*YOUR ASSIGNMENT*. Below are some entries. Repeat exactly the lines from the one with "10:00 | 17g" through the one with "15:00 | 17g", and only those.

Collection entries
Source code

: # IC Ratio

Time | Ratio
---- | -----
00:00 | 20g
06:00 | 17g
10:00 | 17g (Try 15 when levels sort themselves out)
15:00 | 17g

---

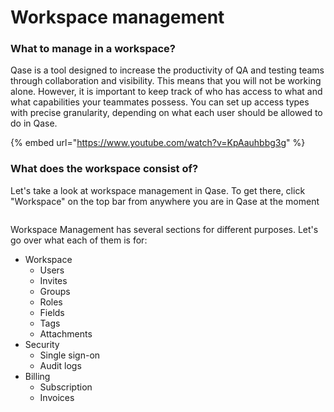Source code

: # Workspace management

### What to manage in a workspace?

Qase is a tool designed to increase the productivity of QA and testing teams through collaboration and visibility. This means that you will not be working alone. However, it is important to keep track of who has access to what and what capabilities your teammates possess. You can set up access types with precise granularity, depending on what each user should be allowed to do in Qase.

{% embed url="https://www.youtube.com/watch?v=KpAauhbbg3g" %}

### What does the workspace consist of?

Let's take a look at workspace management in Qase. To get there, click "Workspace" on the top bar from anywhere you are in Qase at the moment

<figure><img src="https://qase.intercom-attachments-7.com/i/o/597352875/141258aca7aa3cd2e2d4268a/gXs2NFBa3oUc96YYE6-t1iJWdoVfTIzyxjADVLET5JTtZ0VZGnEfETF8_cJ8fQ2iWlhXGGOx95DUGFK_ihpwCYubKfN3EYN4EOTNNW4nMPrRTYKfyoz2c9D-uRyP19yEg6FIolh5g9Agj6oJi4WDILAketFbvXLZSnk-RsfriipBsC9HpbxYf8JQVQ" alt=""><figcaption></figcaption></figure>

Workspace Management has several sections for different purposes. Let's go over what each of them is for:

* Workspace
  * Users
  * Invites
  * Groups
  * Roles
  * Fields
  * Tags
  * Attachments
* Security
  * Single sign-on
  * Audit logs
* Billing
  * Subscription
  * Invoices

*OUTPUT FOR THIS EXERCISE*.
10:00 | 17g (Try 15 when levels sort themselves out)
15:00 | 17g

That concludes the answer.